Moment of inertia of half disk through integration

1. Mar 12, 2015

RaamGeneral

Hello, sorry for this stupid question.
I struggled to find the moment of inertia of half solid thin disk (about the center of the disk) through an integration, but I couldn't get the right value.

I'm pretty sure it has to be $$MR^2/4$$, but
$$I=\int r^2 dm \\ dm=(M/A)dS$$

With $$A=\pi R^2/2$$

I compute the integration in polar coordinates, where $$dS=r dr d\theta$$ with 0<r<R and 0<theta<pi:
$$2M/(\pi R^2) \int_0^R \int_0^\pi r^3 d\theta dr=MR^2/2$$

Where am I wrong?

2. Mar 12, 2015

PeroK

I guess you think it should be $MR^2/4$ because the MoI of a full disk is $MR^2/2$. But, what have you taken as the mass of your half disk? And, what would the mass of the full disk be?

3. Mar 12, 2015

BiGyElLoWhAt

What do you mean about the center? I can think of three ways to rotate a half circle about it's center.

_WHAT THIS EXERCISE ASKS_:
**A)** In the forum thread on the moment of inertia of a half disk, what value does the original poster's integration in polar coordinates produce?
**B)** Continue the forum thread on the moment of inertia of a half disk from the point where it stops.

_GIVEN ENTRIES_:
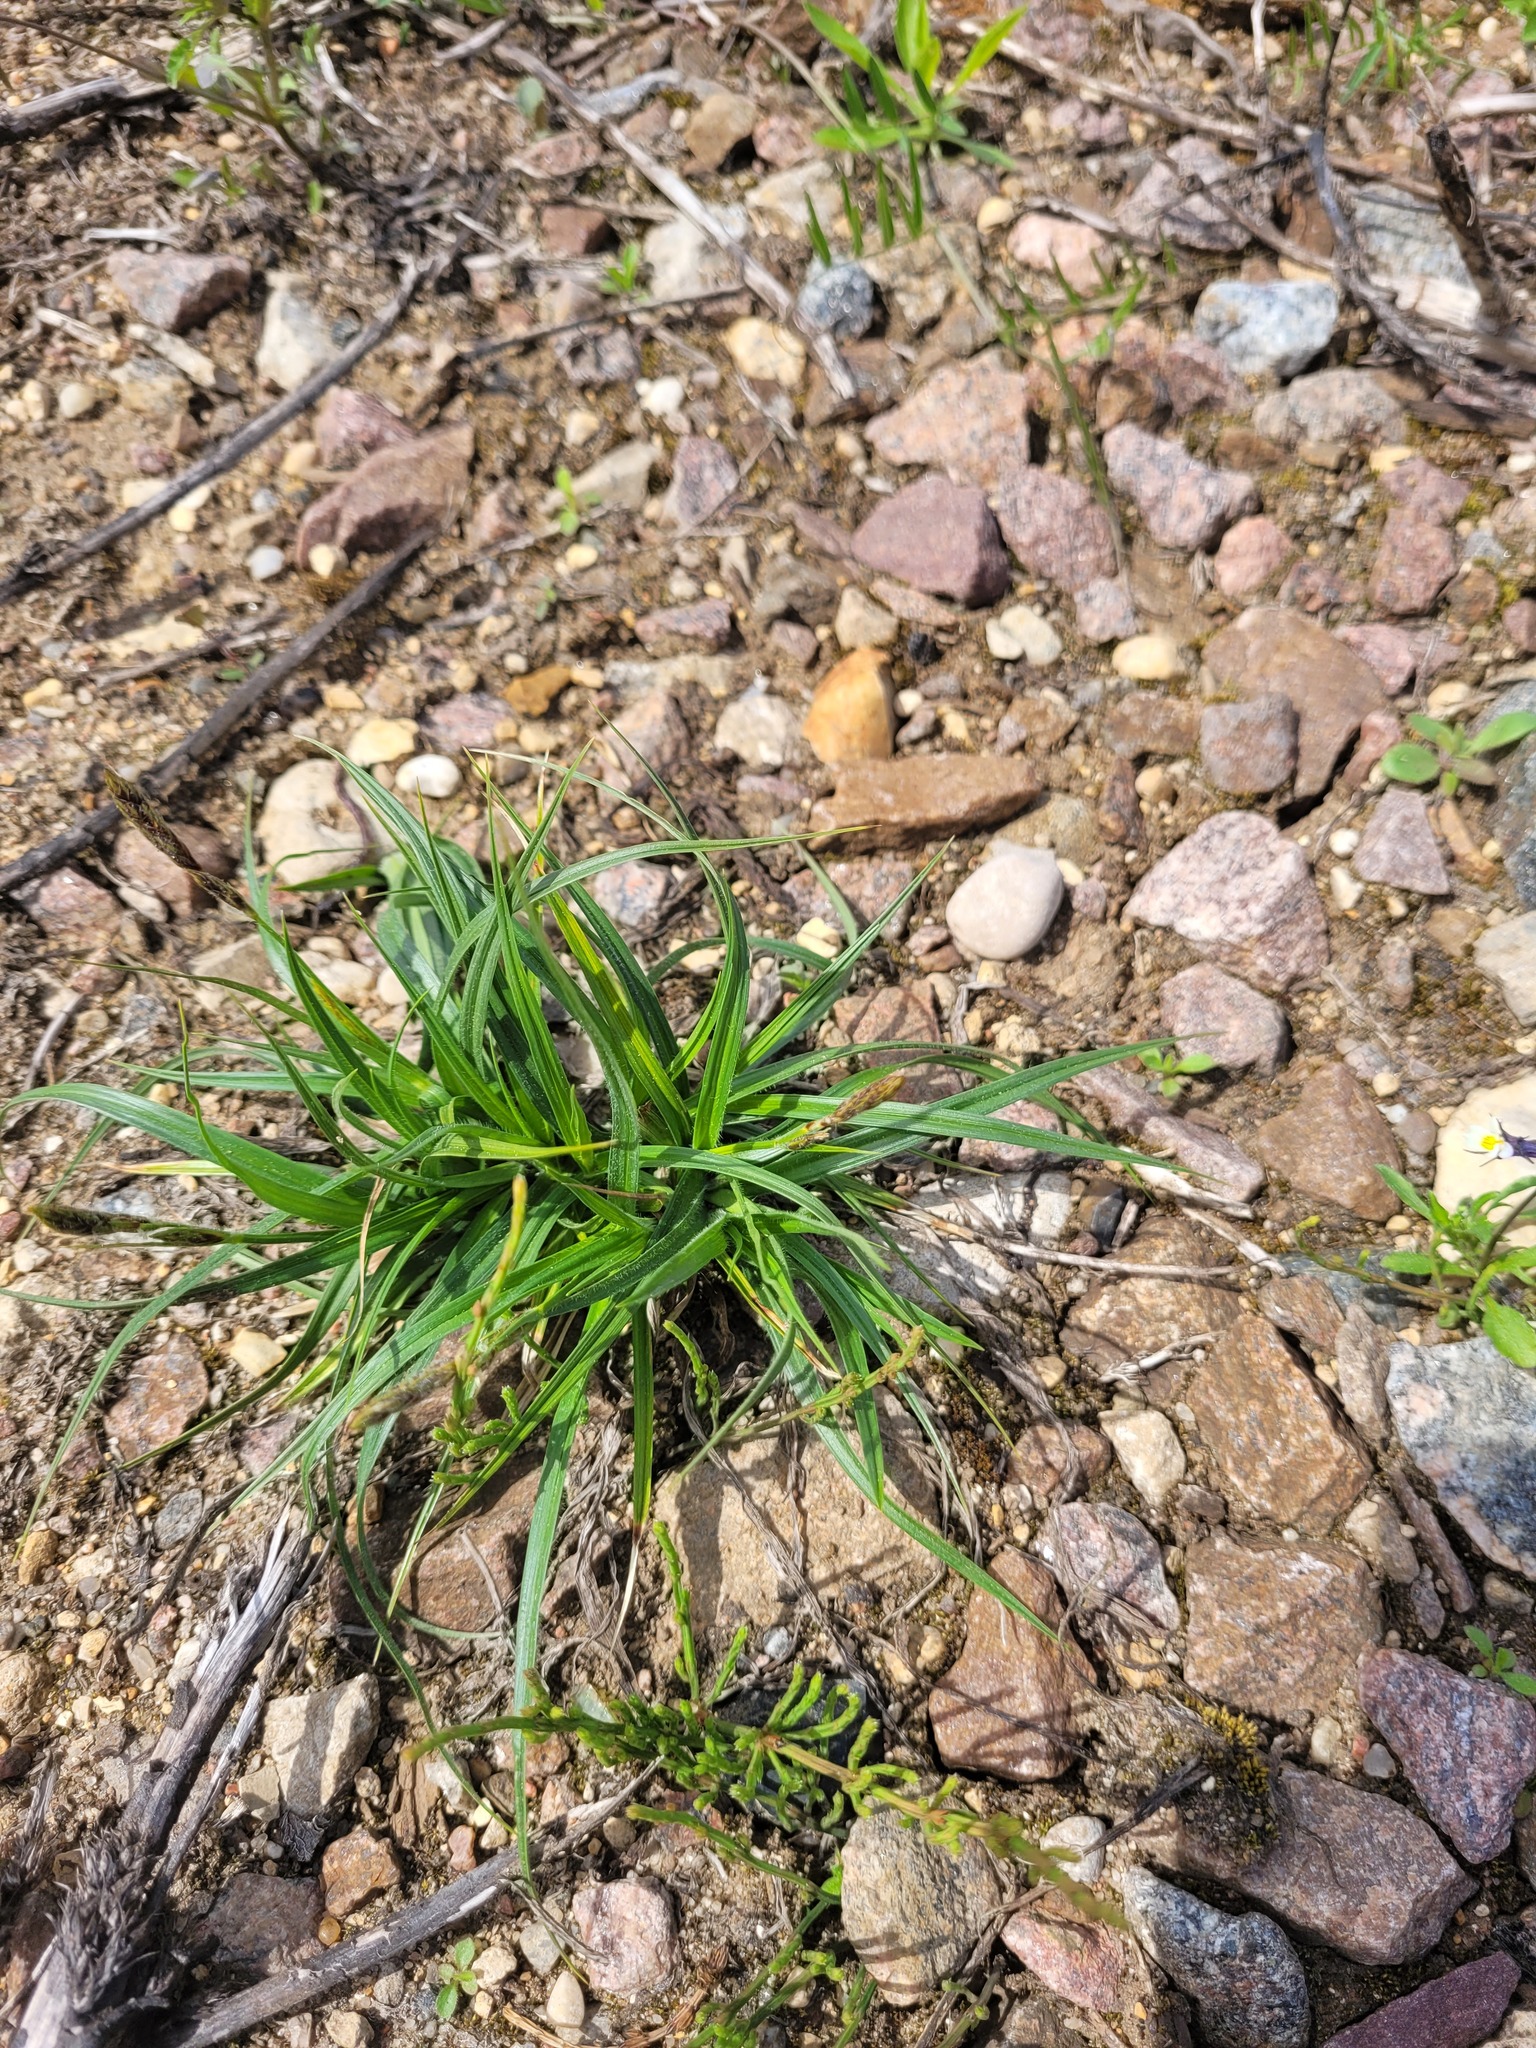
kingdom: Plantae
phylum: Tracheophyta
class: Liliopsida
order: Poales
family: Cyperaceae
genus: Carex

* * *

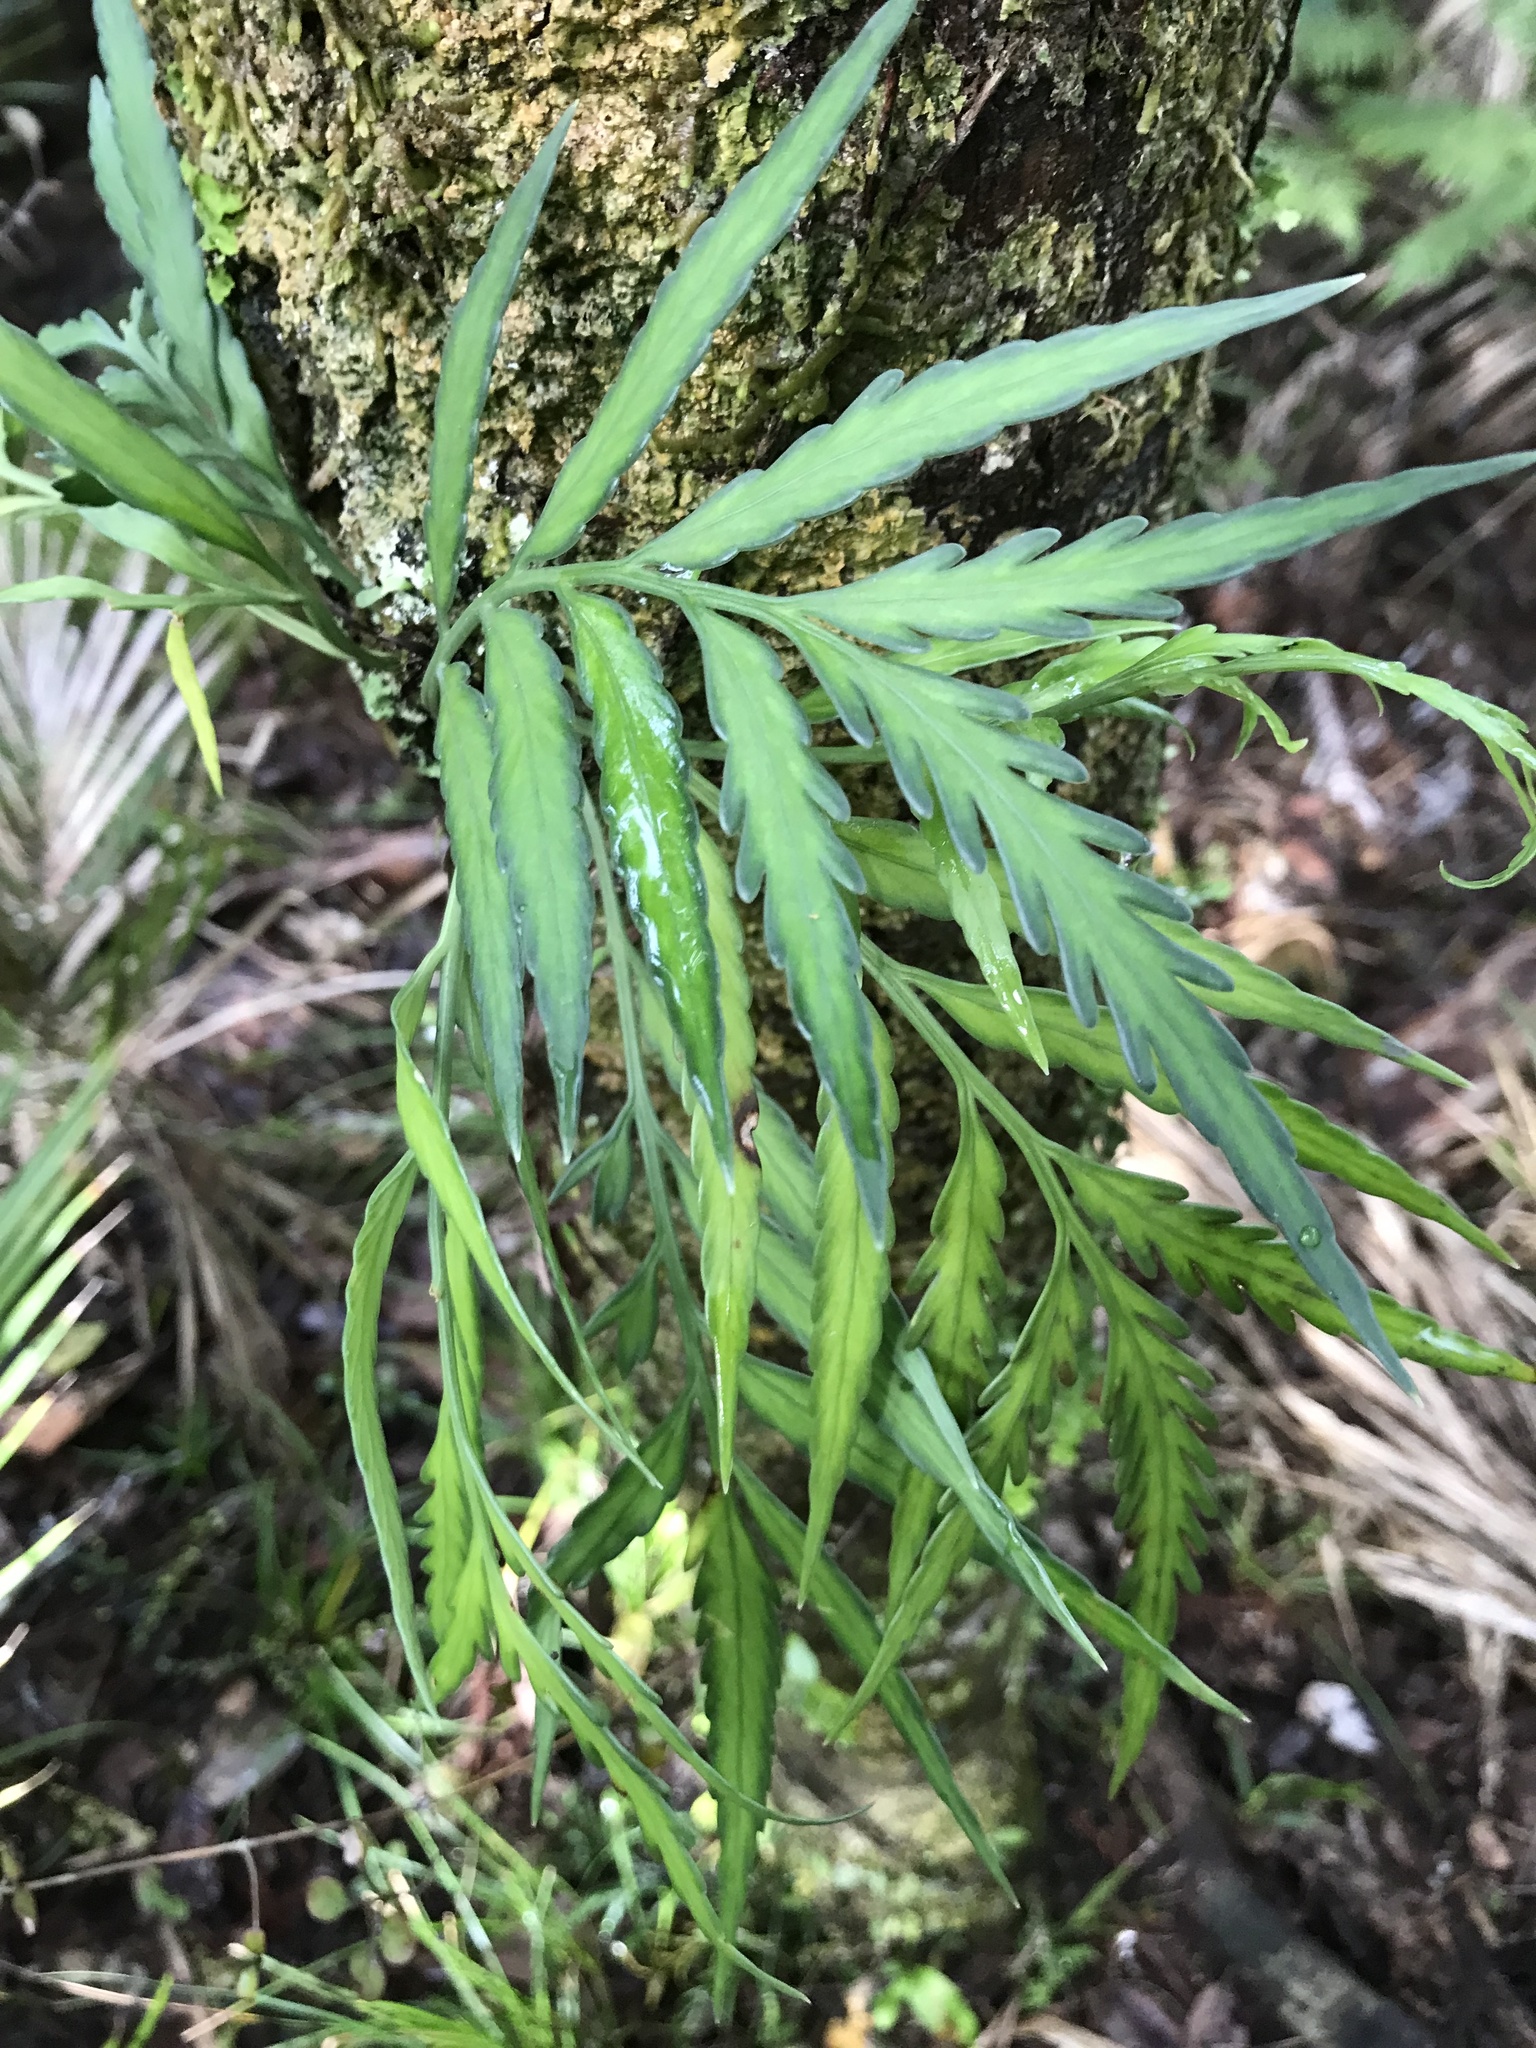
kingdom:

==

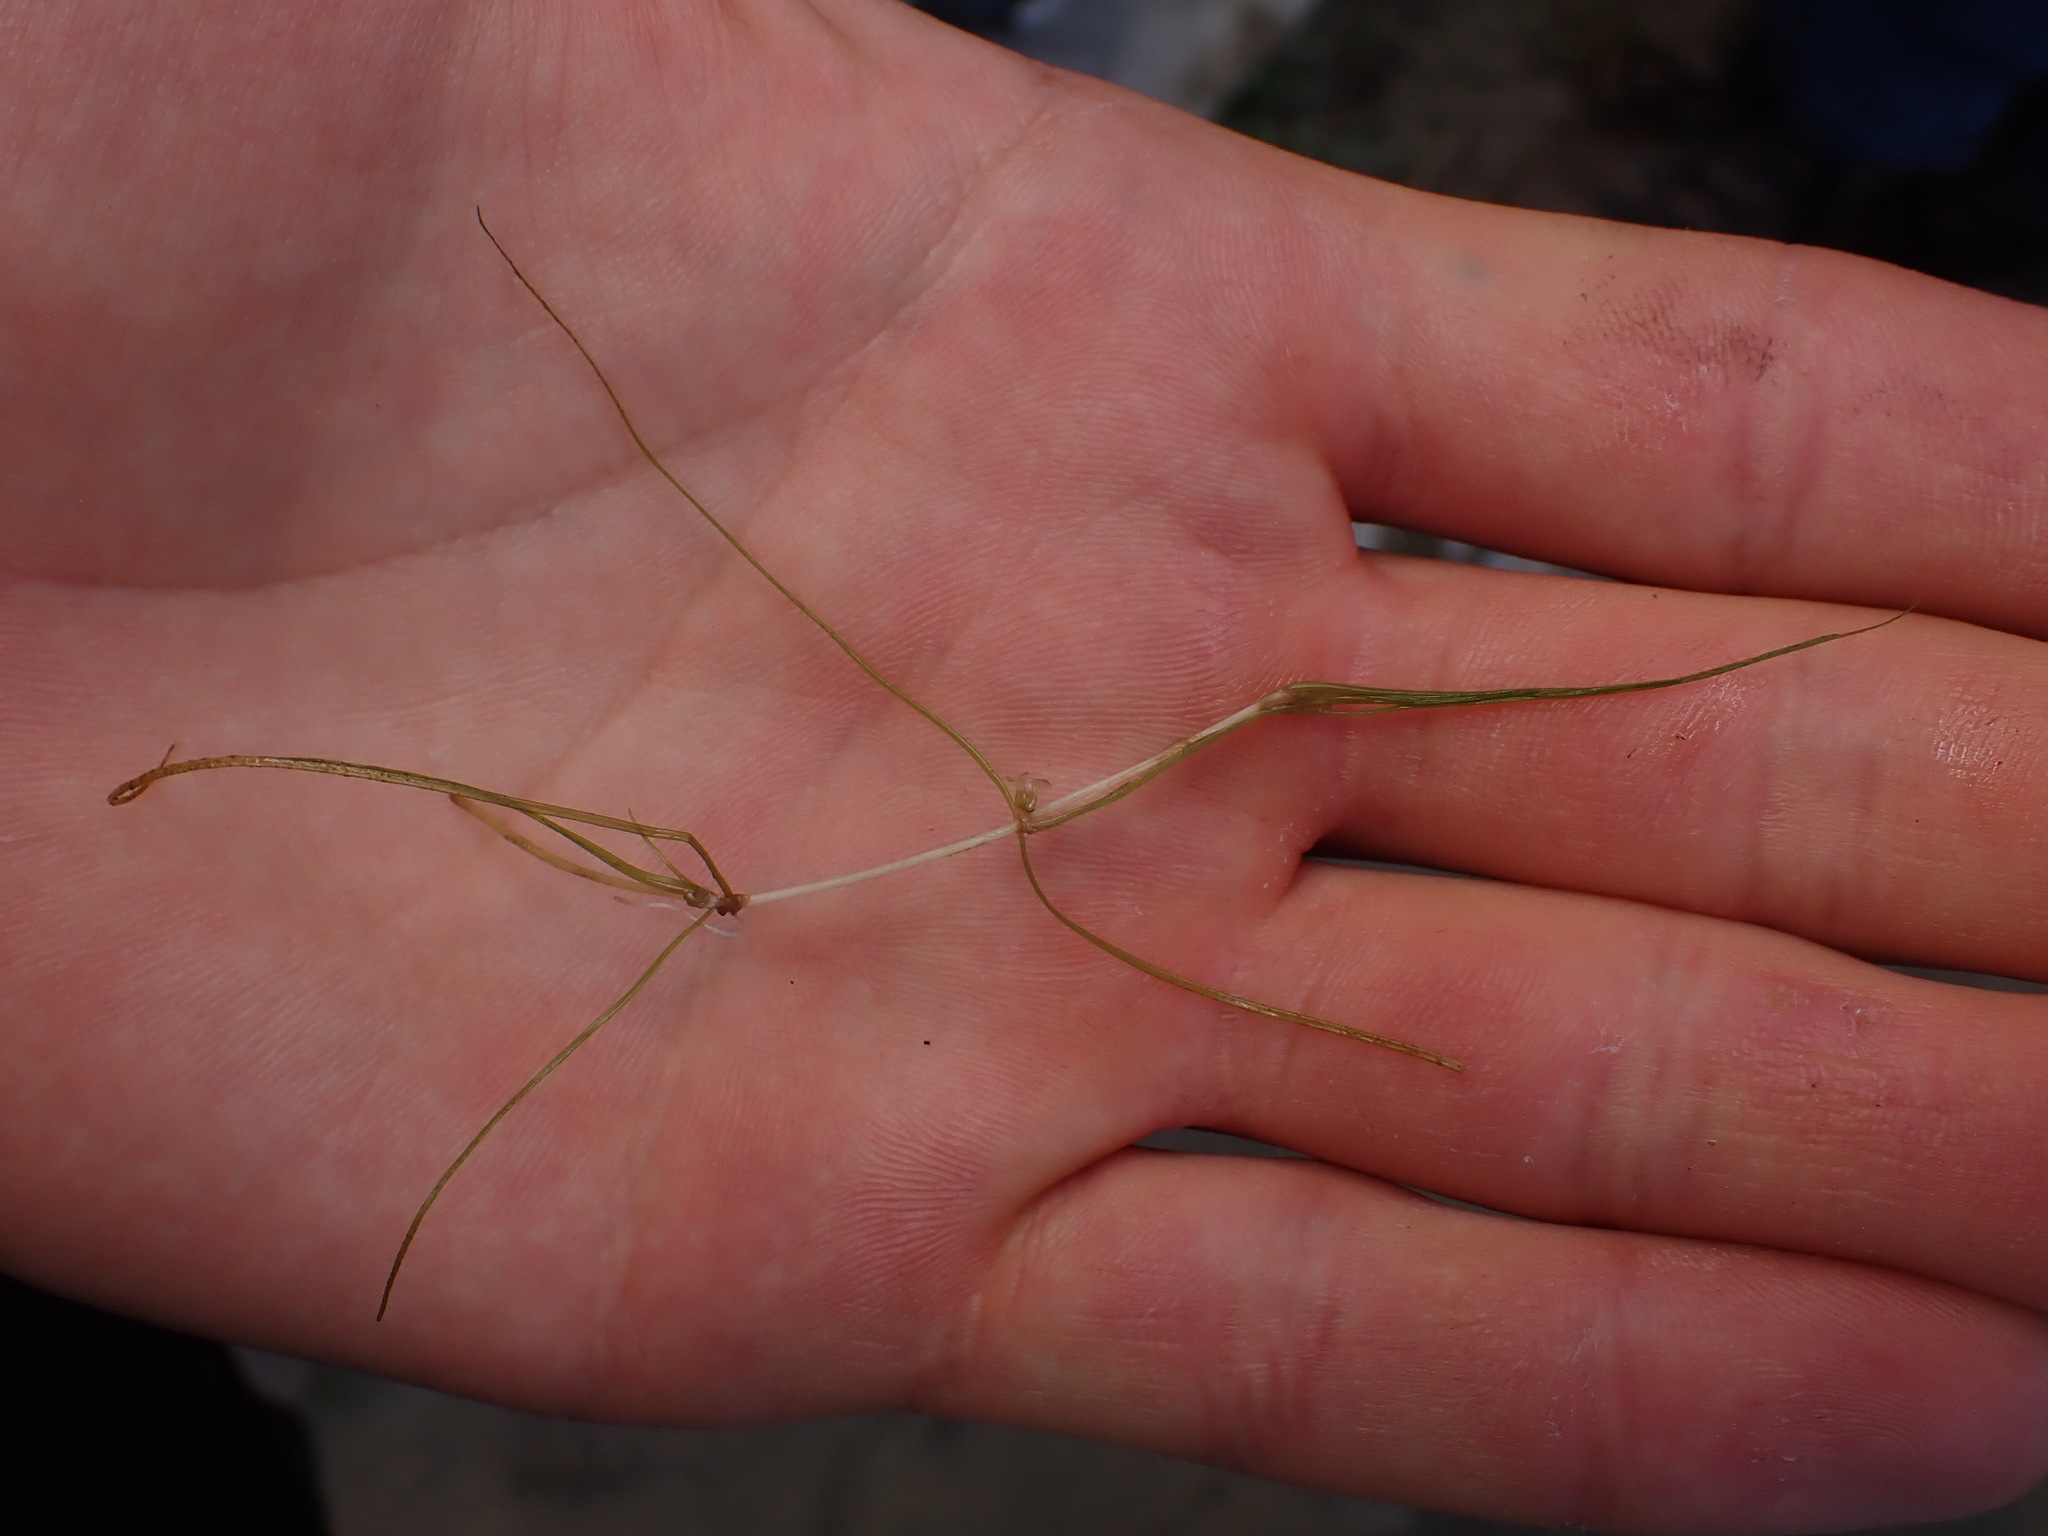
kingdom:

_RESULTS OF THE TASKS_:
**A)** MR²/2

**B)**
4. Mar 12, 2015

RaamGeneral

mmh, I think I can see your point. but I'm a bit confused now.

if I take M=(mass of full disk), I(full disk)=MR^2 /2 and I(half disk)=MR^2 /4
if I take M=(mass of half disk) [as I did for the integral], I(full disk)=2MR^2 /2 and I(half disk)=MR^2 /2 (the result of the integral)

So, it seems that if I have an amount M of mass and I shape it to be a full disk or a half disk, I get the same moment of inertia.

BiGyElLoWhAt, you right, I mean about the axis perpendicular to the disk.

5. Mar 12, 2015

PeroK

Yes, that's correct. By symmetry, each half of the disk contributes half of the MoI.